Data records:
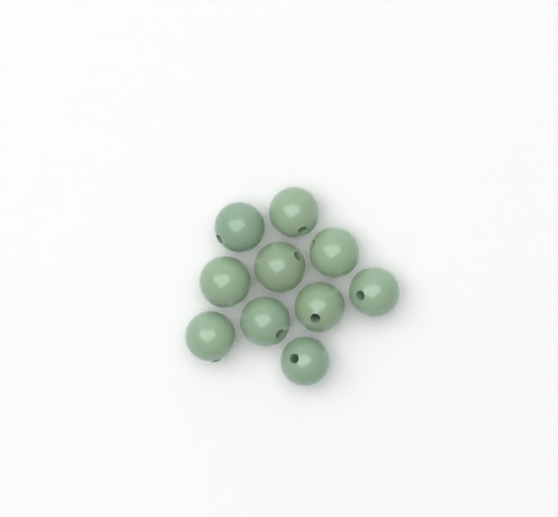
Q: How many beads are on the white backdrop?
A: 10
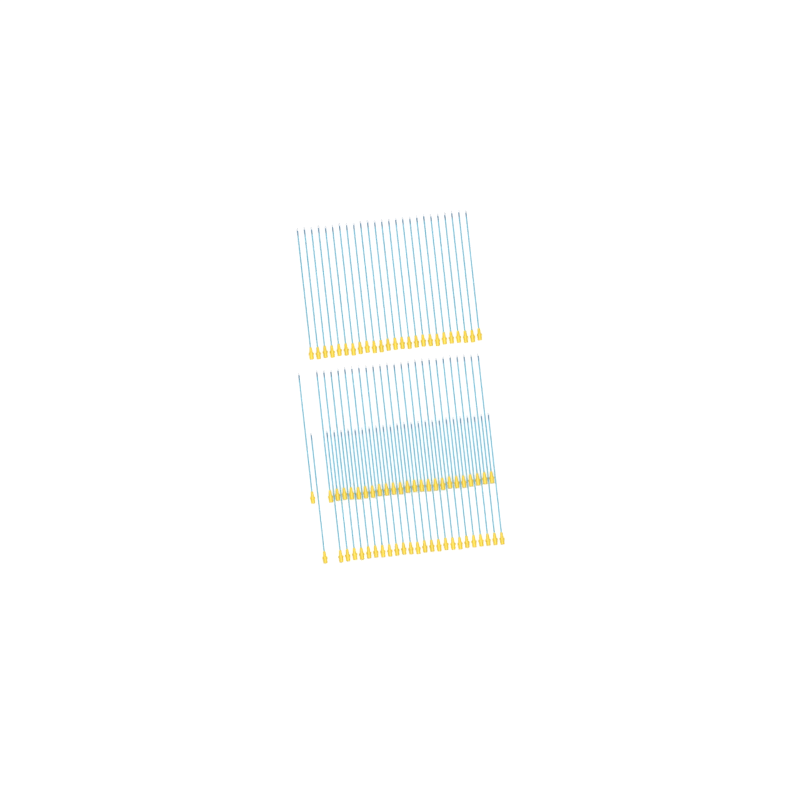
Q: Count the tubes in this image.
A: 75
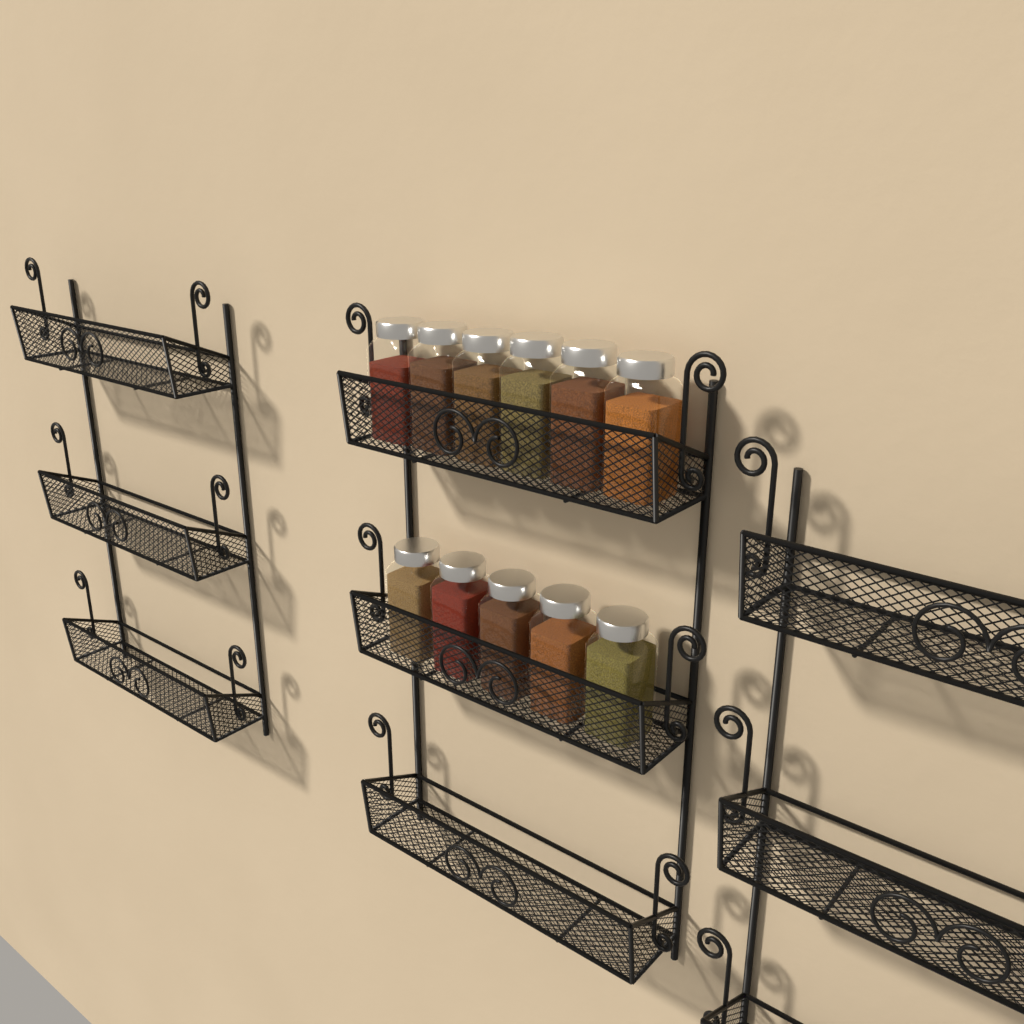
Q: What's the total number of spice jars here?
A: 11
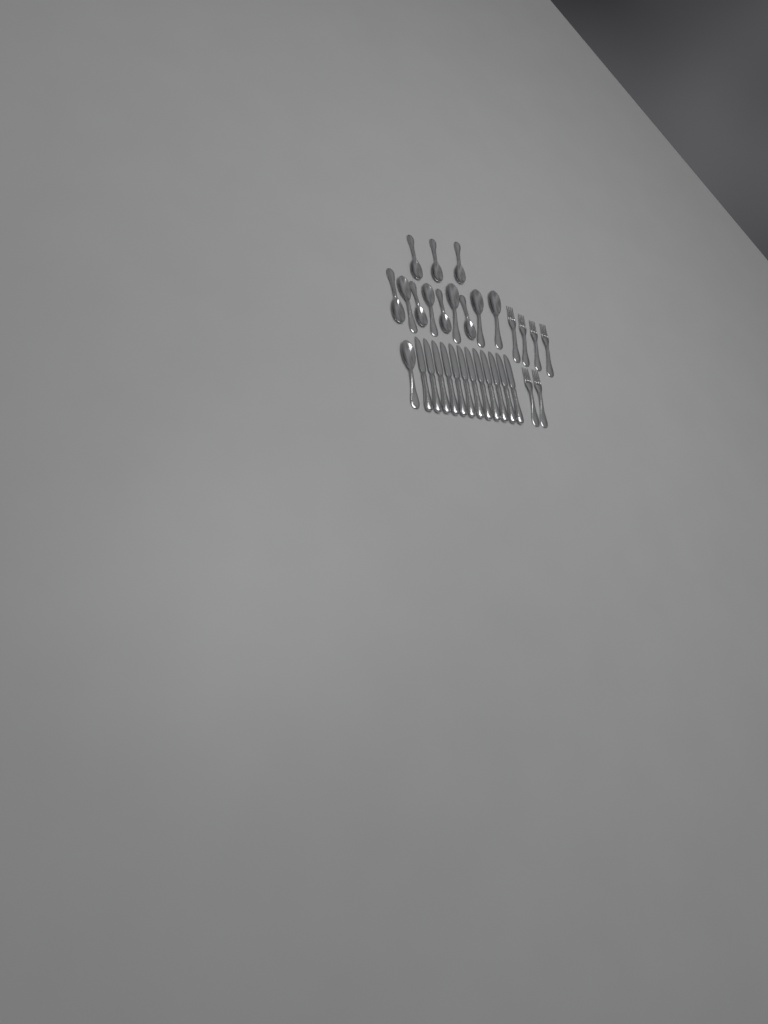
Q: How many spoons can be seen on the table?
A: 13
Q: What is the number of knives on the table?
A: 12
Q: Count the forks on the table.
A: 6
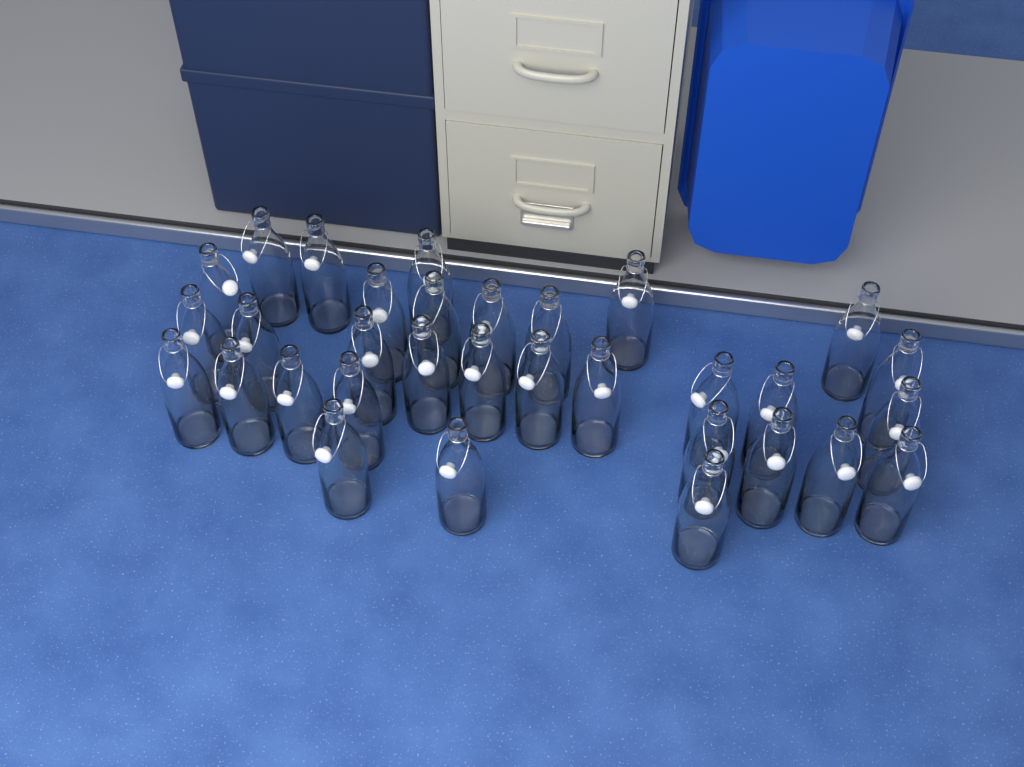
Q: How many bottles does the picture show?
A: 32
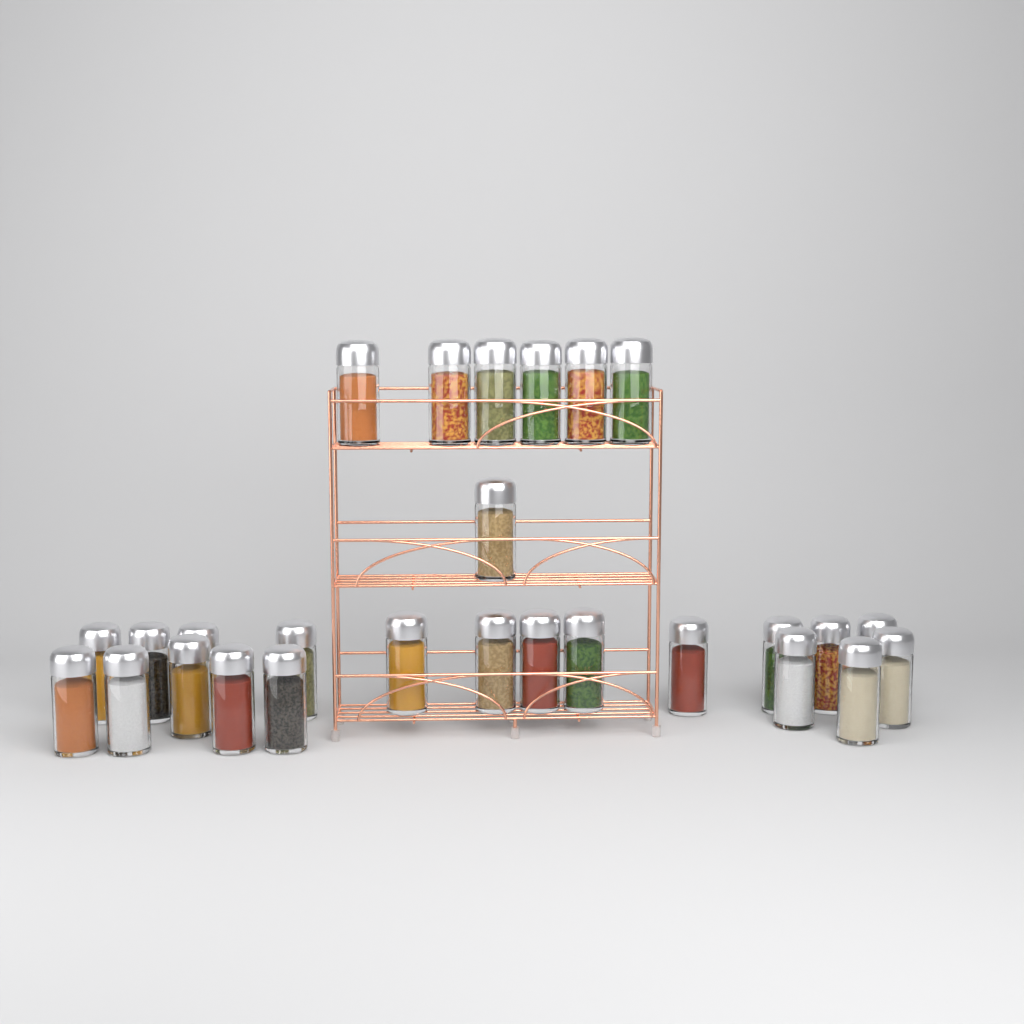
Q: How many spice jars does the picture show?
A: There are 27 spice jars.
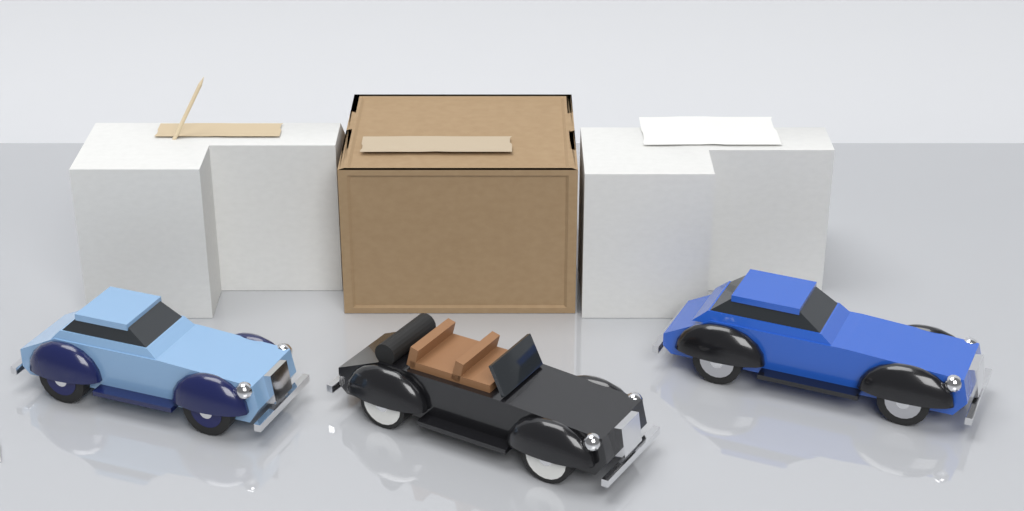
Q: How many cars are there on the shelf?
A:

● **What you have to do**:
Copy out the records word for word, starting at the line that contains "Q: How many spoons can be seen on the table?" and continuing through the last line of the records, including both of those lines. Omit the pictures from your copy.

● **Output of the task**:
Q: How many spoons can be seen on the table?
A: 13
Q: What is the number of knives on the table?
A: 12
Q: Count the forks on the table.
A: 6
Q: How many bottles does the picture show?
A: 32
Q: How many spice jars does the picture show?
A: There are 27 spice jars.
Q: How many cars are there on the shelf?
A:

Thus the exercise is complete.